In late 2009, Defense Secretary Gates reprised the phony conventional wisdom, telling reporters: “We will not repeat the mistakes of 1989, when we abandoned the country only to see it descend into civil war and into Taliban hands.”
Yet, Gates knew the real history since he was deputy national security adviser in 1989 when the key decisions were made to continue covert U.S. aid, not cut it off. Still, the fictional version from the movie, “Charlie Wilson’s War,” apparently proved too tempting to Gates as an excuse for an open-ended occupation of Afghanistan.
In the movie, Tom Hanks played the late Rep. Charlie Wilson, D-Texas, who was a key figure in financing the mujahedeen war against the Soviets in the 1980s.

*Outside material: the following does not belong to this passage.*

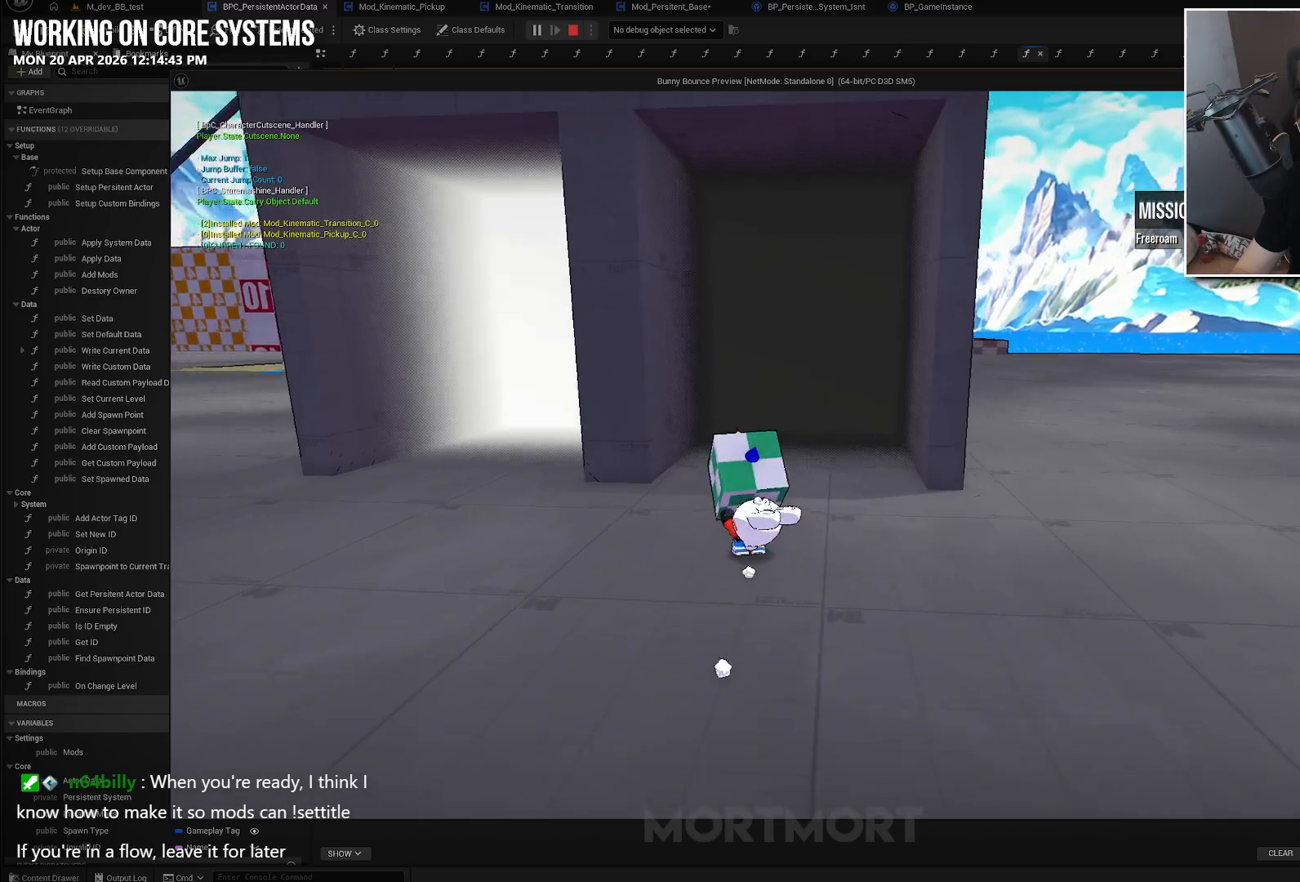
{"buttons": [], "left_stick": "up", "right_stick": "center", "events": [[83, "left_stick", "up"]]}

In one scene after the Soviet withdrawal on Feb. 15, 1989 Hanks begs a congressional committee for additional money but gets turned down.
The truth, however, is that the end game in Afghanistan surrounding the Soviet departure was messed up not because the United States cut the mujahedeen off but because Washington pressed for a clear-cut victory, rebuffing peaceful options.
And we know that Gates knows this reality because he recounted it in his 1996 memoir, From the Shadows.
The Real History
Here’s what that history actually shows: In 1988, Soviet President Mikhail Gorbachev promised to remove Soviet troops from Afghanistan and sought a negotiated settlement. He hoped for a unity government that would include elements of Najibullah’s Soviet-backed regime in Kabul and the CIA-backed Islamic fundamentalist rebels.
Gates, who was then deputy CIA director, opposed Gorbachev’s plan, disbelieving that the Soviets would really depart and insisting that if they did the CIA’s mujahedeen could quickly defeat Najibullah’s army.
Inside the Reagan administration, Gates’s judgment was opposed by State Department analysts who foresaw a drawn-out struggle. Deputy Secretary of State John Whitehead and the department’s intelligence chief Morton Abramowitz warned that Najibullah’s army might hold on longer than the CIA expected.
But Gates prevailed in the policy debates, pushing the CIA’s faith in its mujahedeen clients and expecting a rapid Najibullah collapse if the Soviets left. In the memoir, Gates recalled briefing Secretary of State George Shultz and his senior aides on the CIA’s predictions prior to Shultz flying to Moscow in February 1988.
“I told them that most [CIA] analysts did not believe Najibullah’s government could last without active Soviet military support,” wrote Gates.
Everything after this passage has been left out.